■ SEGMENTO DI TESTO ■
((

Un grande ritorno alla regia

Che l’Italia sia un paese di misteri è una cosa ormai tristemente assodata. Tra questi tanti misteri c’è la chiusura, nell’ormai lontano 2012, di una fiction televisiva che aveva tenuto con gli occhi incollati sullo schermo spettatori provenienti da tutte le fasce di età. Il perché Libeccio sia stato accantonato non è ancora del tutto noto.

All’epoca si era vociferato che la motivazione della chiusura della serie fosse l’abbandono del regista dell’ultima stagione Albino Corradi, sostituito nelle ultime puntate dal direttore della fotografia Glauco Benetti, per dedicarsi all’incompiuto progetto “Macchiavelli”.

Oggi però Libeccio ritorna e lo fa in grande stile. Dietro la macchina da prese siede nientemeno che il grande Renato Ferretti, tornato alla regia dopo anni di ritiro dalle scene in seguito a “Il giovane Ratzinger”. Intervistato su questa nuova esperienza Renè ha detto di essersi dedicato per quasi sette anni alla lettura, prima di cedere alle richieste della rete di tornare a dirigere per dare a Libeccio quel tocco di “autorialità” che doveva essere dato dal Corradi. Il ritorno del Roberto Saviano della fiction è stata la notizia bomba dell’estate 2017. Per molto tempo ci si è domandati cosa avrebbe comportato tutto ciò per la televisione italiana.

))

■ Voci del dataset memorizzate ■
((

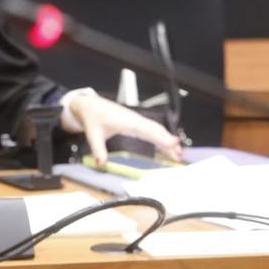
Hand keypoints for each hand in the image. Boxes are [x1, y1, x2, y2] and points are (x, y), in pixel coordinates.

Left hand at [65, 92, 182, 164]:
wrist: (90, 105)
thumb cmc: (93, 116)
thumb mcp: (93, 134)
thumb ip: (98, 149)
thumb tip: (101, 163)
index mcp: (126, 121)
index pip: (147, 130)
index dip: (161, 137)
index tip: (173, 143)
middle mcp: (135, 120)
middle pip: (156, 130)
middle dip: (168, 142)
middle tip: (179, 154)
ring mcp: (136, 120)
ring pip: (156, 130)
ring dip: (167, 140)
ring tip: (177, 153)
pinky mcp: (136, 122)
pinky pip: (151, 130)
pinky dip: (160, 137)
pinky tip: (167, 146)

))
((

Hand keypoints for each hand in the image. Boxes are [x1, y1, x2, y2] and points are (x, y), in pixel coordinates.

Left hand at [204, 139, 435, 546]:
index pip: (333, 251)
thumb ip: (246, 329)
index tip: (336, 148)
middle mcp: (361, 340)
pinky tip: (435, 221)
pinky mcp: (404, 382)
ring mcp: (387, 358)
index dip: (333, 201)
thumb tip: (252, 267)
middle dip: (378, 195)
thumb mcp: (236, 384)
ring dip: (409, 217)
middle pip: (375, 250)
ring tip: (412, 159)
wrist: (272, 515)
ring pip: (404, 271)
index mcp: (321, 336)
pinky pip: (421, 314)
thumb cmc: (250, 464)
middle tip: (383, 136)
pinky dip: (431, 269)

))

■ IL TUO COMPITO ■
Rispondi per favore a queste domande sul testo su Libeccio riportato sopra, una per riga:
1. In quale anno è stata chiusa la fiction?
2. Chi ha sostituito Albino Corradi nelle ultime puntate?
3. Per quanti anni Renato Ferretti dice di essersi dedicato alla lettura?

■ RISPOSTA AL COMPITO ■
1. Nel 2012.
2. Il direttore della fotografia Glauco Benetti.
3. Per quasi sette anni.